Bird project 12 - Goldcrest

Sometimes prevarication pays off. Intending to go out somewhere today, to look for new species, I decided to have one last coffee, and took my camera into the kitchen to photograph a male sparrow that has been advertising his nest site loudly on next door's roof. But I saw a movement in the brambles that grow between our gardens. I first thought it was a butterfly, then a bluetit, but it was far more exciting.

Regulus regulus Goldcrest
Location: My back garden, Blackpool.
Conditions: Mild, light cloud, some sunshine. Light wind.
Photograph quality: 3.

Comments: Only the third goldcrest I've ever seen, and the second in my garden (the first was half a lifetime ago, however).
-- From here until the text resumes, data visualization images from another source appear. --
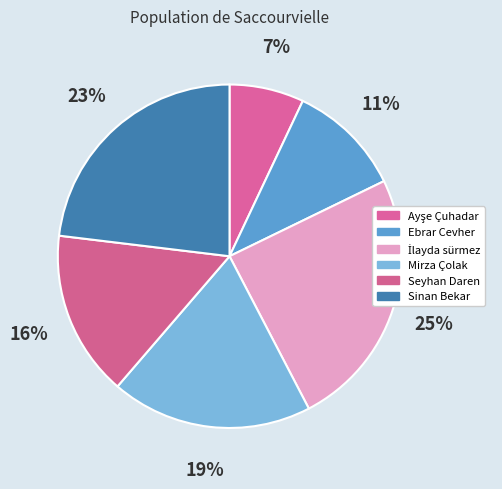

Count the number of slices in the pie.

6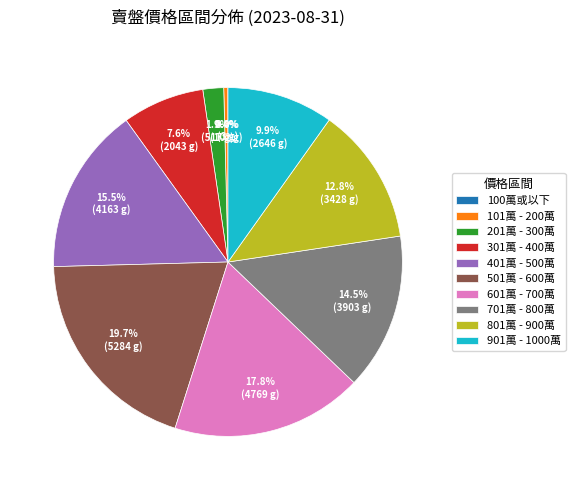

Does 201萬 - 300萬 represent more than half of the total?

No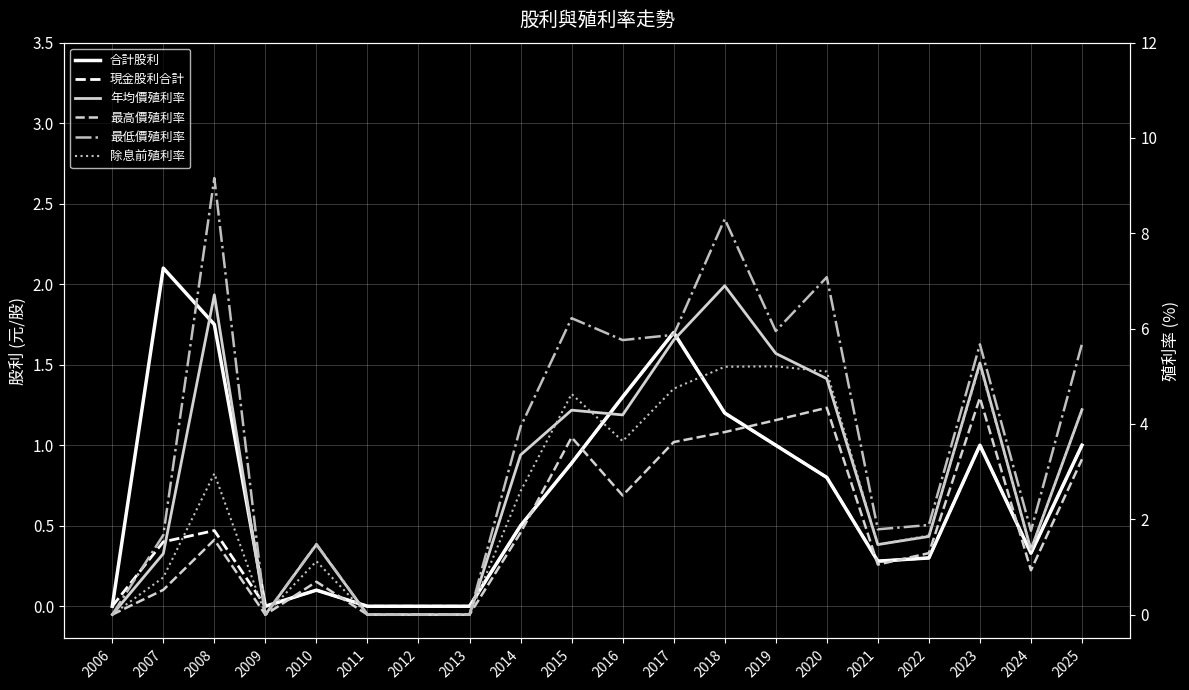

What is the difference between the second highest and second lowest values in the 最低價殖利率 series?

8.3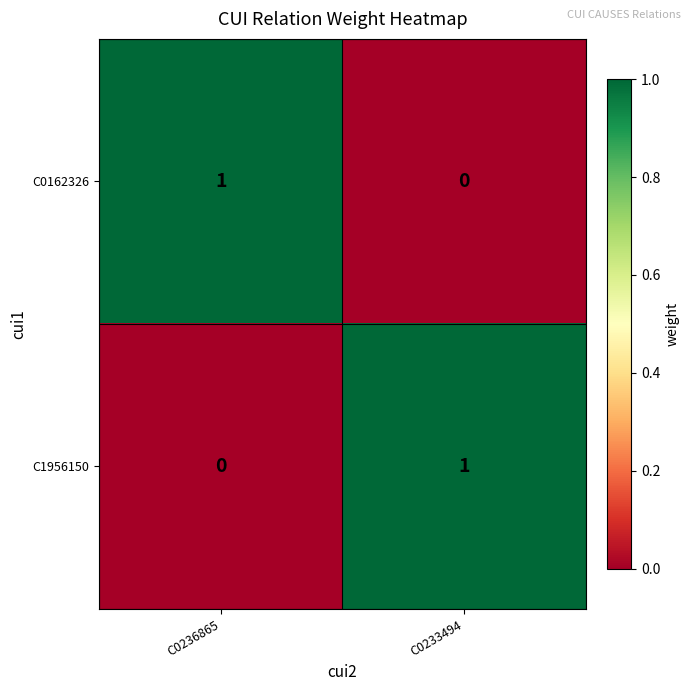

What is the spread (max minus min) of values at C0233494?

1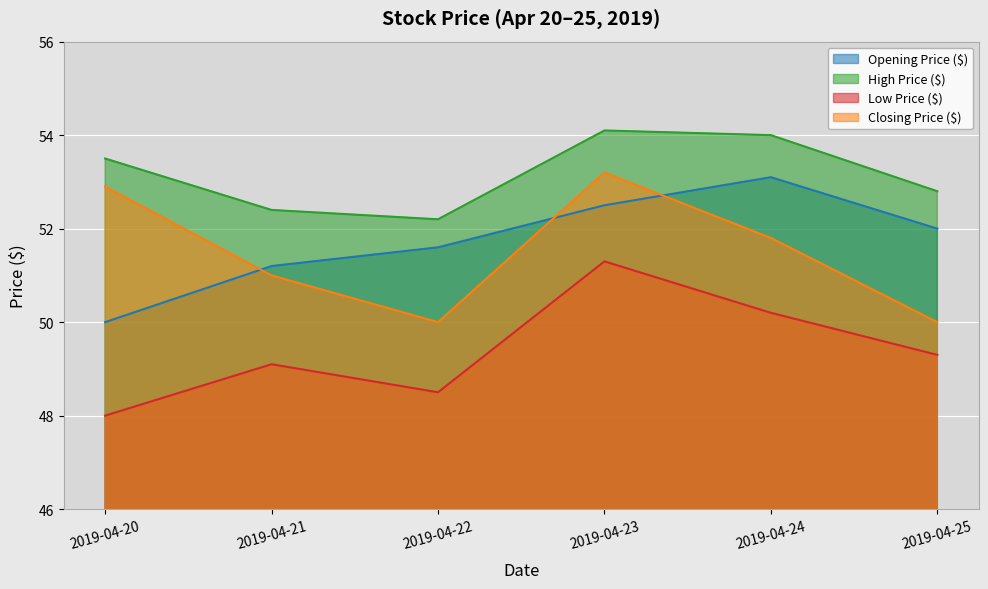

How many lines are shown in the chart?

4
These birds are common, but hard to photograph, as they stay in thick shrubbery and undergrowth, and rarely stay still. They are the smallest British bird, dwarfed even by bluetits, so the camera wasn't totally happy trying to autofocus. However, the shots are good enough to identify the species, and I think the sex - no orange on the head stripe suggests an adult female. I spent a couple of minutes enraptured, watching it work through the garden, then it flew away.
A really special experience.

Photographs taken with a 200mm lens + 2x extender (400mm), through the kitchen window.

Wednesday, 10 April 2013

Bird project 11 - Razorbill

A lot of summer migrants have just started returning. It's been an odd spring, as everyone here will know, but the strange weather has meant (in addition to delaying blossom, and causing high mortality in some species) that winter visitors have been grounded here (like waxwings), and their replacements have been delayed. Still, the first chiffchaffs, sand martins, and terns have made it back to my area in the last week, so I wanted to see them.

I went down to the sea front to search for sandwich terns a week or so ago, but saw nothing but a very distant flock of scoters. Today I searched from a different point (Starr Gate, rather than Central Pier), but it was terrible seeing - very hazy, almost misty, so the sea surface was a sheet of grey. I was disheartened, but in fact the calm waters and maybe the cover meant quite a few birds were visible (or perhaps it's always like that down there). Despite the very poor visibility, I could identify most birds I saw, including a lone great crested grebe.

Alca torda Razorbill
Location: Sea surface, <200 metres off Starr Gate, southern Blackpool.
Conditions: Mild, bright but mostly cloudy, very calm, very hazy; 1-2 hours after high tide.
Photograph quality: 3.

Comments: I have seen many local reports of true seabirds over the past few months, but never seen much of them myself. Birdwatchers' spotting scopes are much more powerful than even my super telephoto combination, and it's easier to ID by eye than get a usable photograph. However, sometimes they come close to shore, and despite the terrible air quality today, these shots are clearly of razorbills. It's strange to think such an exotic species - that makes me think of remote islands and steep cliffs - swim so close to populated areas.